Falsche Erwartungen, Lustlosigkeit, mangelnde Neugier, problematische Unternehmenskultur, Unsicherheit – das alles mögen Gründe sein, woher das Unwohlsein der Pressesprecher rührt, wenn es um Social Media geht. Was ich mir von den Pressesprechern wünsche, ist, sich mit ihrem Unwohlsein auseinanderzusetzen, ihre Gründe dafür zu identifizieren und diese am Wickel zu packen. Anstatt pauschal Social Media zu verdammen und sich mit einem verächtlichen „Ich habe doch gleich gesagt, dass das nichts bringt!“ abzuwenden. Vielleicht erleben wir dann bei künftigen Studien eine Überraschung.

Fünf Tipps für glücklichere Pressesprecher in Social Media

  1. Nehmen Sie sich Zeit für eine Forschungsreise ins Internet. Ob Ihnen diese Zeit nun vom Arbeitgeber gewährt wird oder Sie sich diese selbst einrichten müssen: schlagen Sie sich in die Büsche! Hangeln Sie sich mithilfe eines Themas, das Ihnen am Herzen liegt, durch das Internet, lesen Sie Blogs, verfolgen Sie Memes bei Twitter, lassen Sie sich durch Youtube oder Pinterest treiben. Sie bekommen ein Gespür dafür, was Menschen begeistert, berührt oder amüsiert.
  2. Setzen Sie sich mit sich selbst auseinander: Wie wollen Sie in Social Media auftreten? Wie und für welche Themen wollen Sie wahrgenommen werden? Einige gute Ratschläge zur Kunst, authentisch zu sein, gab Jochen Mai jüngst in der Karrierebibel. Eine eigene Haltung hilft Ihnen, in Echtzeit souverän zu kommunizieren.
  3. Die Kommunikation in Social Media ist mitunter rasant. Das bedeutet aber nicht unbedingt, dass man dort ebenso rasant Erfolge erzielen kann. Beziehungsaufbau und -pflege brauchen ihre Zeit, sanfte Beharrlichkeit und Geduld.
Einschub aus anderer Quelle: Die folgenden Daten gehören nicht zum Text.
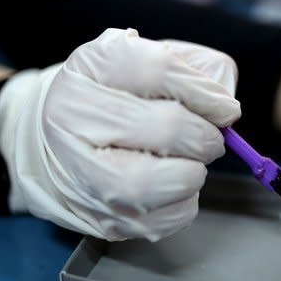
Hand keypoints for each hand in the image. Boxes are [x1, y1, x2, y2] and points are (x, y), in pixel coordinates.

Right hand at [0, 28, 240, 240]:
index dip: (205, 92)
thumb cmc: (118, 96)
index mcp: (92, 65)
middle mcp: (73, 114)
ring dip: (190, 175)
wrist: (56, 140)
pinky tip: (175, 188)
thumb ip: (198, 70)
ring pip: (148, 183)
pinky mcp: (93, 215)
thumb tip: (224, 107)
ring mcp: (76, 168)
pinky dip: (181, 206)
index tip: (225, 108)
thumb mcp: (152, 59)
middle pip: (165, 127)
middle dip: (204, 137)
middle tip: (210, 139)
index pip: (159, 70)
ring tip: (192, 164)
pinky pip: (155, 221)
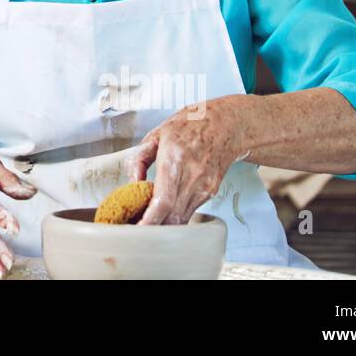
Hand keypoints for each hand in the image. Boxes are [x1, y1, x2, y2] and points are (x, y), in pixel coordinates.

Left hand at [125, 97, 248, 224]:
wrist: (224, 126)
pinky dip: (175, 216)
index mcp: (175, 158)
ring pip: (182, 218)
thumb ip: (139, 160)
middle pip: (172, 215)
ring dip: (164, 224)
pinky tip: (164, 210)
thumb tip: (131, 184)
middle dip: (153, 227)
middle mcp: (192, 175)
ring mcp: (204, 186)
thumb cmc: (188, 127)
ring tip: (147, 220)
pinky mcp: (210, 192)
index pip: (164, 200)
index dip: (150, 219)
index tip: (138, 228)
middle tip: (136, 228)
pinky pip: (190, 211)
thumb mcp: (155, 135)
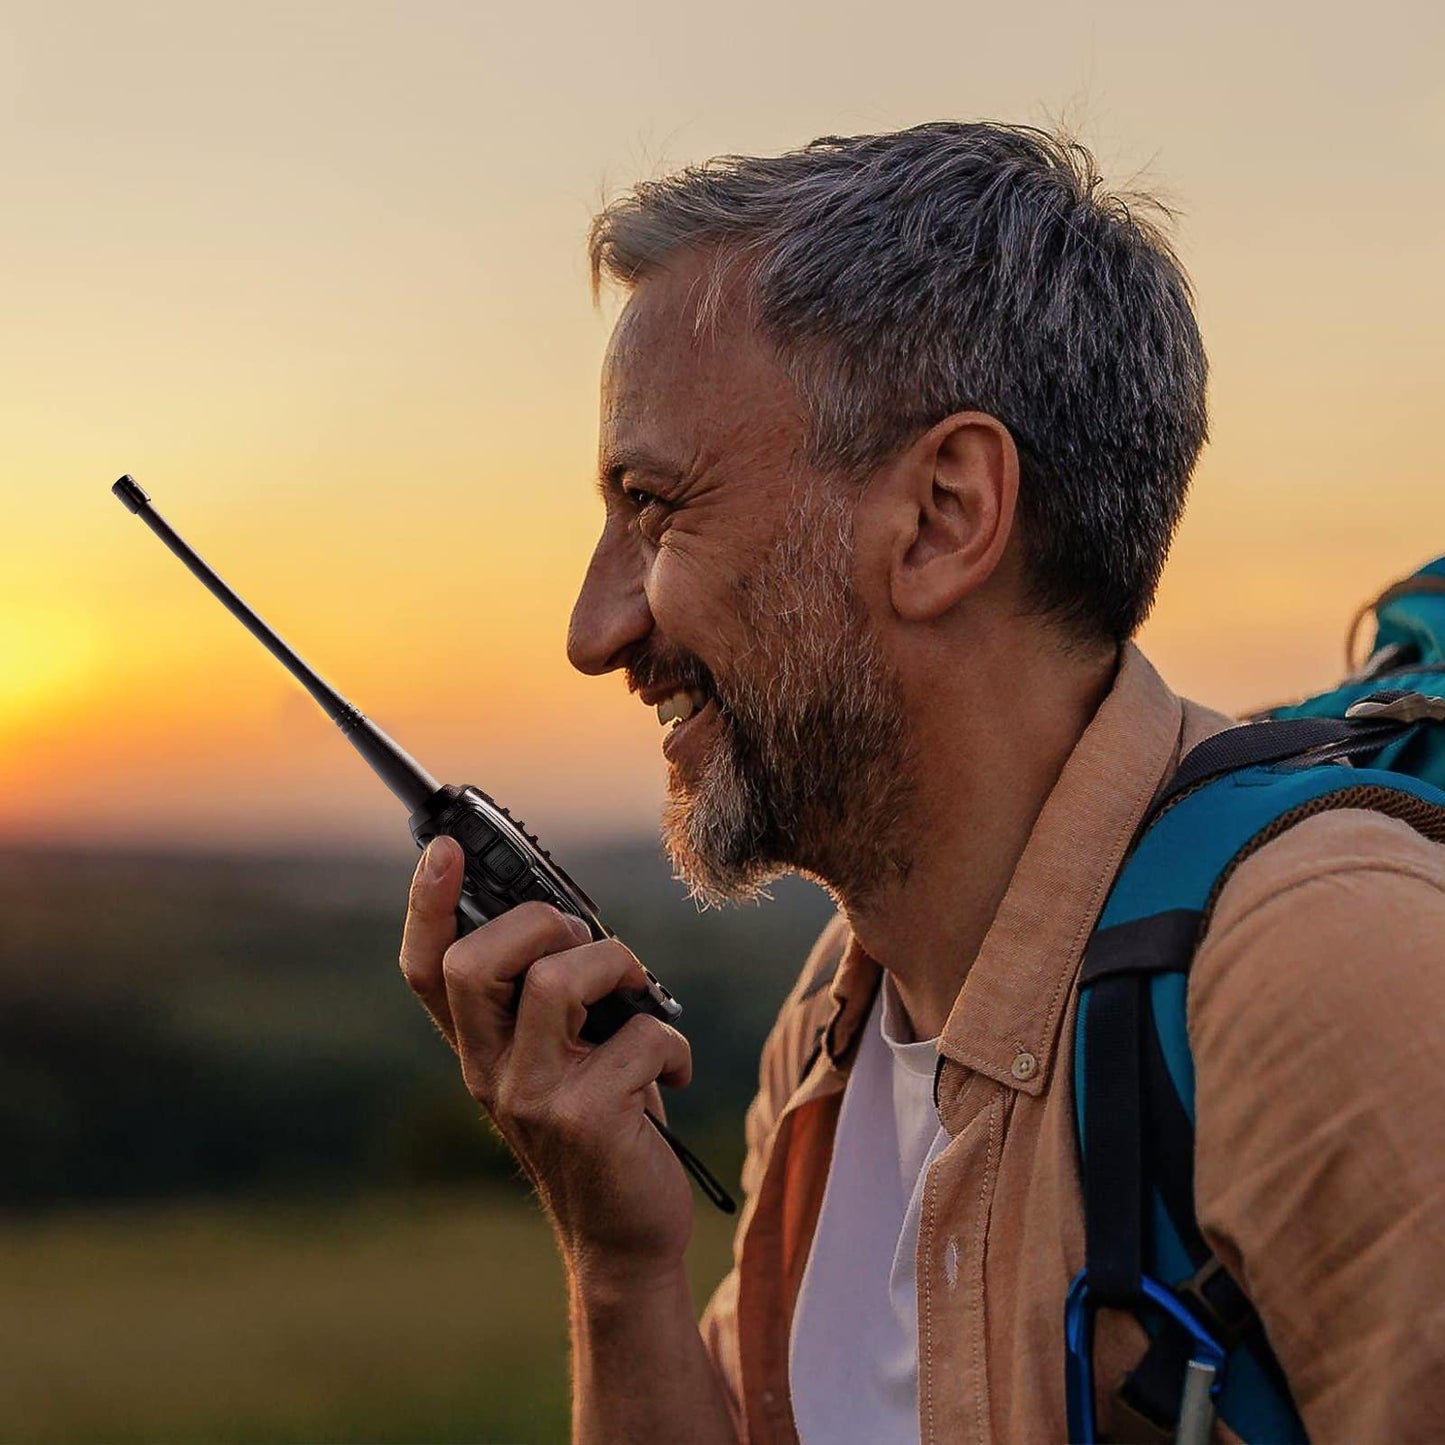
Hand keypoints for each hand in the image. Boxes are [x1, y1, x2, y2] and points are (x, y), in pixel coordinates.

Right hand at [399, 835, 695, 1281]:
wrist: (625, 1234)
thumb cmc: (607, 1121)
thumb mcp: (566, 1055)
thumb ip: (555, 996)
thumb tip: (572, 918)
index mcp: (479, 1046)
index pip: (425, 969)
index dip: (427, 905)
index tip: (445, 847)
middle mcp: (487, 1071)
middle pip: (474, 962)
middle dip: (540, 923)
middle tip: (584, 941)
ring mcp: (529, 1097)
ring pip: (555, 983)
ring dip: (617, 966)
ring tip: (640, 995)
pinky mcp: (583, 1120)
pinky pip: (636, 1036)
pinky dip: (672, 1044)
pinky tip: (673, 1072)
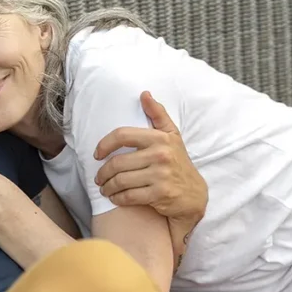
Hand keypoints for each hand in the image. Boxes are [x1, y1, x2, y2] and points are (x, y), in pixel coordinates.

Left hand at [93, 91, 207, 267]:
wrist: (195, 194)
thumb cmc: (179, 162)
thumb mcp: (172, 136)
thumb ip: (158, 114)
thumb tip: (144, 94)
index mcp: (160, 138)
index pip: (123, 135)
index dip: (105, 144)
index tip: (97, 154)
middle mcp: (161, 155)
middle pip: (118, 162)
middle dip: (103, 172)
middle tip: (99, 178)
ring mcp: (161, 175)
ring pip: (121, 181)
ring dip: (108, 187)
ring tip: (105, 188)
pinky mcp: (159, 194)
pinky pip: (129, 196)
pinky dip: (118, 198)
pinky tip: (115, 197)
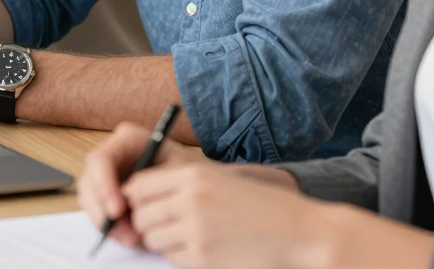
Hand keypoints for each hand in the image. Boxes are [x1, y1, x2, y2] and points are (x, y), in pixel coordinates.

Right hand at [77, 122, 204, 247]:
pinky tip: (130, 237)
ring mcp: (107, 174)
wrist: (197, 183)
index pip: (100, 159)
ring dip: (106, 224)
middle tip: (126, 234)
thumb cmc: (189, 171)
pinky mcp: (108, 194)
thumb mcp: (177, 171)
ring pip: (90, 200)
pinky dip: (110, 228)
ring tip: (133, 239)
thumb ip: (152, 181)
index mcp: (127, 139)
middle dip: (102, 211)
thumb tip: (128, 198)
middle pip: (89, 182)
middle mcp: (113, 154)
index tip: (117, 211)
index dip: (103, 185)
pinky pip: (97, 212)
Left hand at [123, 165, 433, 268]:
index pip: (139, 184)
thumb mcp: (220, 182)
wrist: (298, 233)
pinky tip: (206, 250)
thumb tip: (137, 198)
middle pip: (141, 215)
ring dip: (164, 241)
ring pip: (153, 239)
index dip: (134, 198)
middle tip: (168, 226)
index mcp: (194, 174)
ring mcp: (194, 230)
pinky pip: (172, 259)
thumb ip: (182, 185)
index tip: (141, 206)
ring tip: (191, 237)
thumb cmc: (260, 206)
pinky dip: (181, 257)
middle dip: (146, 223)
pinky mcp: (202, 259)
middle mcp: (189, 198)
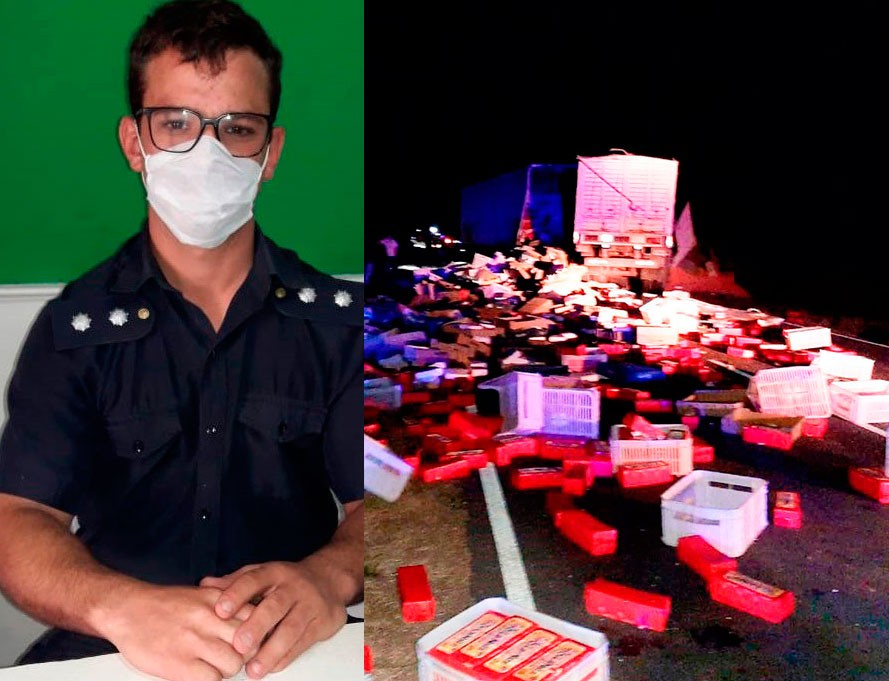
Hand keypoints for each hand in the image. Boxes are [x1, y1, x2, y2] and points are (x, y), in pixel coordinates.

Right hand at [104, 584, 251, 680]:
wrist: (127, 610)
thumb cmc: (165, 605)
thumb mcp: (202, 595)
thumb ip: (227, 605)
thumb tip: (253, 619)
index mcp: (218, 600)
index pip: (256, 619)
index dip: (256, 634)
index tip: (250, 640)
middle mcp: (209, 618)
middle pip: (250, 644)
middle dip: (245, 654)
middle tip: (232, 655)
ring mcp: (194, 641)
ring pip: (234, 664)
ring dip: (227, 669)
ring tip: (214, 665)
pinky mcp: (179, 664)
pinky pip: (212, 679)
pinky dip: (209, 679)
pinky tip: (199, 672)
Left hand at [200, 561, 347, 678]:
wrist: (329, 579)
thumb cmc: (287, 581)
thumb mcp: (262, 574)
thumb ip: (234, 581)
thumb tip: (205, 585)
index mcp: (274, 572)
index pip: (254, 579)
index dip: (236, 594)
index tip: (220, 610)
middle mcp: (293, 586)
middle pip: (275, 605)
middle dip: (257, 626)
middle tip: (239, 644)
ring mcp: (309, 604)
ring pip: (291, 628)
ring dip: (272, 650)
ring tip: (254, 669)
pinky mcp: (322, 622)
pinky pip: (303, 641)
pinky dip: (287, 656)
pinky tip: (272, 666)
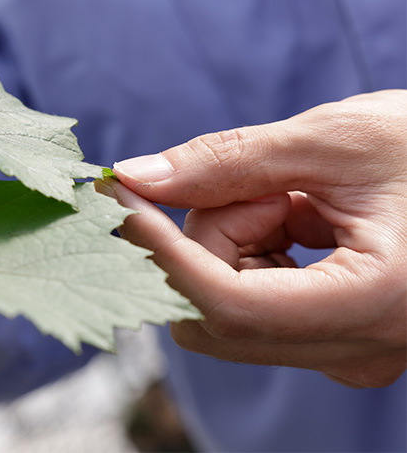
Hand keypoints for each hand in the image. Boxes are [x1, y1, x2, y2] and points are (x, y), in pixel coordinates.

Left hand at [101, 90, 406, 387]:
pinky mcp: (328, 336)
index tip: (117, 197)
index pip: (227, 304)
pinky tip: (298, 216)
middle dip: (210, 236)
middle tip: (260, 181)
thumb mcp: (331, 141)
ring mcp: (342, 351)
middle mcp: (357, 350)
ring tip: (296, 195)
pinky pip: (249, 299)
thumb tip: (136, 177)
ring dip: (236, 236)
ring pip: (223, 304)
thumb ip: (227, 162)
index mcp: (375, 304)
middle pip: (214, 309)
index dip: (159, 252)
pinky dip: (251, 249)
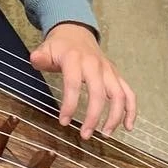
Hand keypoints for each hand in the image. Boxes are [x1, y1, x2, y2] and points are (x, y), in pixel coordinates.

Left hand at [29, 23, 136, 138]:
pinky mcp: (116, 75)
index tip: (64, 122)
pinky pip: (128, 93)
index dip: (70, 104)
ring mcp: (108, 70)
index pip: (74, 83)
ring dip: (115, 116)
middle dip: (93, 116)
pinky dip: (131, 110)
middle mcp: (95, 64)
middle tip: (85, 135)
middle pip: (99, 93)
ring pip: (118, 94)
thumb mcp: (46, 49)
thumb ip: (41, 57)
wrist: (76, 32)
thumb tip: (36, 59)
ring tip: (106, 134)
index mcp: (76, 59)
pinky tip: (128, 126)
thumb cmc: (60, 46)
Das ist im Internet nicht anders als jenseits des Bildschirms.
  4. Wenn Sie als Pressesprecher Schwierigkeiten haben, für Ihr Unternehmen in Social Media Gesicht zu zeigen, ist das mutmaßlich nicht Social Media anzulasten. In diesem Fall gilt es, sich mit dem Unternehmen, der Unternehmenskultur und der eigenen Haltung dem Unternehmen gegenüber auseinanderzusetzen.
  5. Lassen Sich sich nicht täuschen: in Social Media wird die Annäherung oder die Diskussion über ein Thema oftmals sehr unterhaltsam versucht. Aber nur weil jemand sich in leichtem Ton über ein ernsthaftes Thema unterhält, bedeutet das noch lange nicht, dass derjenige das Thema nicht ernst nimmt. Die Sprache in Social Media entspricht häufig unserer gesprochenen Sprache. Vertipper auf den winzigen Tastaturen der Smartphones oder eine verwirrte Sprachsteuerung lassen unbeabsichtigt Sätze entgleiten.Entspannen Sie sich. Sie müssen nicht seriös wirken. Es genügt, wenn Ihr Anliegen seriös ist.